▶ _Stated exercise_: Render the lines from the start of the records through the line containing "export const myFeature", both included, as a numbered list, omitting any blank lines.

▶ _Data shown_:
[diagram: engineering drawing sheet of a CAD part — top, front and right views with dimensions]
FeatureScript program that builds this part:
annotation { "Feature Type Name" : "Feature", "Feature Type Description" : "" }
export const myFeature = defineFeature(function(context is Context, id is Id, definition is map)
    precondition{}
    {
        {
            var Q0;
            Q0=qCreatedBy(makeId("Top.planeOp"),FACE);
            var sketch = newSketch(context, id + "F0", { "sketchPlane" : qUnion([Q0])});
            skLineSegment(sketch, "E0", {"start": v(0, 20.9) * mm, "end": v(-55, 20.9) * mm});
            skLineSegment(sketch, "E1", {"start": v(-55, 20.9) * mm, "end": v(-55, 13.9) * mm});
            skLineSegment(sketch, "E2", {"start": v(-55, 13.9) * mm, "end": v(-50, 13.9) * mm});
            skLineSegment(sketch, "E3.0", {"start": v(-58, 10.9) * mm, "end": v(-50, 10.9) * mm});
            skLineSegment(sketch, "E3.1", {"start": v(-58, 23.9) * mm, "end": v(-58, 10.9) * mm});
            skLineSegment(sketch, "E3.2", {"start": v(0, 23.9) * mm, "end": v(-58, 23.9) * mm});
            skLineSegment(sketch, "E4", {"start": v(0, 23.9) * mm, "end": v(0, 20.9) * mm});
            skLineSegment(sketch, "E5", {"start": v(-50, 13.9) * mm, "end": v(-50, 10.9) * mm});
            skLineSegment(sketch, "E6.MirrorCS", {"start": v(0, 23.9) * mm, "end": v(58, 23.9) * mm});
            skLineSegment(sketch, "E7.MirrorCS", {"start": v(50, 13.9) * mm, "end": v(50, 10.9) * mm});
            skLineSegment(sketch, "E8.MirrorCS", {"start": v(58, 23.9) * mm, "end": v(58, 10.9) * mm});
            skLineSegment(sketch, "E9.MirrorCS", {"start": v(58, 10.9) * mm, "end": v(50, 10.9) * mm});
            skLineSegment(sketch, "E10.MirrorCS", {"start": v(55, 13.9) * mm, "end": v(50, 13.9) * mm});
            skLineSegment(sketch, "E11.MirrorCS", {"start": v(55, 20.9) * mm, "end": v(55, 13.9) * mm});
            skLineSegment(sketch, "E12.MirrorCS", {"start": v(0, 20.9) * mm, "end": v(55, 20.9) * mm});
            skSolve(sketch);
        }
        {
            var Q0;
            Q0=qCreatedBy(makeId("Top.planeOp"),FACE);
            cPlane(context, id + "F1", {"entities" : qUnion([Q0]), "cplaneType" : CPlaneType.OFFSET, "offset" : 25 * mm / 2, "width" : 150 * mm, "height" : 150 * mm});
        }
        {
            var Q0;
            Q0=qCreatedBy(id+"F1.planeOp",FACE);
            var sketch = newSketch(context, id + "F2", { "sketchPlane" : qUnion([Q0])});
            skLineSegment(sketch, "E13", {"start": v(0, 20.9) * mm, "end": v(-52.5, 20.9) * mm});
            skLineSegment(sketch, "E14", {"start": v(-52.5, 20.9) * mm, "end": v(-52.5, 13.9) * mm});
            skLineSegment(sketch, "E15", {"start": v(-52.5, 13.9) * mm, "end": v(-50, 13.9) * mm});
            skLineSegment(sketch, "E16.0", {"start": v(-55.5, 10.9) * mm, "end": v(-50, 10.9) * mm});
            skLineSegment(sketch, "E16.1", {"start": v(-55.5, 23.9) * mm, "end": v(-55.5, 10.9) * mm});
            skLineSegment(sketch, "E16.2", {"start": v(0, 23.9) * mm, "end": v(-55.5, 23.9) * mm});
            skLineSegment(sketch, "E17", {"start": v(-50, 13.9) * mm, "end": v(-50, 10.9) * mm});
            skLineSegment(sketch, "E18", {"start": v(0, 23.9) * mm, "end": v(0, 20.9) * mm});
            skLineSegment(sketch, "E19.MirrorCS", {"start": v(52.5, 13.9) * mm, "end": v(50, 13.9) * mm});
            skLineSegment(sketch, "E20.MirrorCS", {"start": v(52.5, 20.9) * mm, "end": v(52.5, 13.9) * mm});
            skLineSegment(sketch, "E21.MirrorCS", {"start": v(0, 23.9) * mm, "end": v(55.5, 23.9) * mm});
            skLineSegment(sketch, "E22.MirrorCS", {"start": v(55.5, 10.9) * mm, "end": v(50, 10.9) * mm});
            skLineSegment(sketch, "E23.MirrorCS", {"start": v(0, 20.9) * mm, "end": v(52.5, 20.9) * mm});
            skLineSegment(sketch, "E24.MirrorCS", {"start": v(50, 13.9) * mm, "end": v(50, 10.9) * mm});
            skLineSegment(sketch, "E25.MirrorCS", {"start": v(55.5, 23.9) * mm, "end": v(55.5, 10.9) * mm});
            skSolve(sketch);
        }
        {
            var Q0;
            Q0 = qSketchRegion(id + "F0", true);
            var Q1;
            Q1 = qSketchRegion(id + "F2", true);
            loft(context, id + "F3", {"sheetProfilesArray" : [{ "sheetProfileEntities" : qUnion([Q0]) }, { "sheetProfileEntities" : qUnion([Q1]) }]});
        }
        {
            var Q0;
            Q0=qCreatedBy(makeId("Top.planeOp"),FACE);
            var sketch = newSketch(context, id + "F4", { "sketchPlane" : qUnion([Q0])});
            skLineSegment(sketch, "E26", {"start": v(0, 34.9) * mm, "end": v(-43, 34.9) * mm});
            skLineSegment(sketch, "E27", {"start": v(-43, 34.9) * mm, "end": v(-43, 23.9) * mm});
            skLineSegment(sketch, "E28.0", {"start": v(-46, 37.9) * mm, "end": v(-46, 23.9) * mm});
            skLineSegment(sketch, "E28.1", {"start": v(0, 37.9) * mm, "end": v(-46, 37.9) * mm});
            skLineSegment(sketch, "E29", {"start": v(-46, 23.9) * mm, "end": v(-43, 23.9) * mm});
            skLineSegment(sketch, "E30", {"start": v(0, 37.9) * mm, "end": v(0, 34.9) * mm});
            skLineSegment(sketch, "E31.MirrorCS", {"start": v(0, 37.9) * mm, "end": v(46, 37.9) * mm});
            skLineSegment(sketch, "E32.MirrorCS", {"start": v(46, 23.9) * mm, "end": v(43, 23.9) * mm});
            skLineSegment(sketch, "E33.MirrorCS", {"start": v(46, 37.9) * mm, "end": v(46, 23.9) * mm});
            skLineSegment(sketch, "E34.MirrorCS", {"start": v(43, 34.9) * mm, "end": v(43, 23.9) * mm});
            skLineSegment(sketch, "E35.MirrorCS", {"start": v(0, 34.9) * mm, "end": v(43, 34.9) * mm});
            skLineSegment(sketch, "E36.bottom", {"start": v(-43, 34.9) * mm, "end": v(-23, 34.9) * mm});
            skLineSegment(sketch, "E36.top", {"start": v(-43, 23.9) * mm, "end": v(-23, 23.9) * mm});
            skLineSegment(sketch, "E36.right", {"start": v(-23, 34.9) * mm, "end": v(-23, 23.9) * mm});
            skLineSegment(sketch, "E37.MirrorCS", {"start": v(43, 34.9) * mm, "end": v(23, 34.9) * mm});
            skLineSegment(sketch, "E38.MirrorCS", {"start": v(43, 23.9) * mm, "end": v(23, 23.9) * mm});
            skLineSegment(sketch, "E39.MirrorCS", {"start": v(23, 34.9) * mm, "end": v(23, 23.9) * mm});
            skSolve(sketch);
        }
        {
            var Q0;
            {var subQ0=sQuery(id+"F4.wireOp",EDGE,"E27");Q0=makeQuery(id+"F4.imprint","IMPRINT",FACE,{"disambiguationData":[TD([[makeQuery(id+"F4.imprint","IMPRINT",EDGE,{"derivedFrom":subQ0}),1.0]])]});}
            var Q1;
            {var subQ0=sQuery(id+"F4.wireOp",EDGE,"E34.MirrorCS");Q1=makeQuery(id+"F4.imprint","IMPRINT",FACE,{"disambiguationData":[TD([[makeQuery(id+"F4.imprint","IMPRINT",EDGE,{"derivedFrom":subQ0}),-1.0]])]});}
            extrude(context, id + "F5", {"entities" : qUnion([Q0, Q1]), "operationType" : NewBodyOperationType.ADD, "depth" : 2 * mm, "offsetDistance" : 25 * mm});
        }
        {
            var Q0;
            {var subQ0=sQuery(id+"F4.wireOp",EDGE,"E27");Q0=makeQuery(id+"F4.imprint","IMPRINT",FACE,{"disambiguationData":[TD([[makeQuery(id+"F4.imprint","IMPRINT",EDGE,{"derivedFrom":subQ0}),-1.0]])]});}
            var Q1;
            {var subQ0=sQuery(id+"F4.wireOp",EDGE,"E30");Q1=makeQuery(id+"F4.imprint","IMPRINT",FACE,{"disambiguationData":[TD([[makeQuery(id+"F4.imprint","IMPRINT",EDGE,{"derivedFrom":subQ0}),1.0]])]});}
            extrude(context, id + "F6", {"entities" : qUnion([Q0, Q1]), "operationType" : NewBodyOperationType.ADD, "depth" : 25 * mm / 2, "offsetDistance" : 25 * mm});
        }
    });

▶ _The output_:
1. [diagram: engineering drawing sheet of a CAD part — top, front and right views with dimensions]
2. FeatureScript program that builds this part:
3. annotation { "Feature Type Name" : "Feature", "Feature Type Description" : "" }
4. export const myFeature = defineFeature(function(context is Context, id is Id, definition is map)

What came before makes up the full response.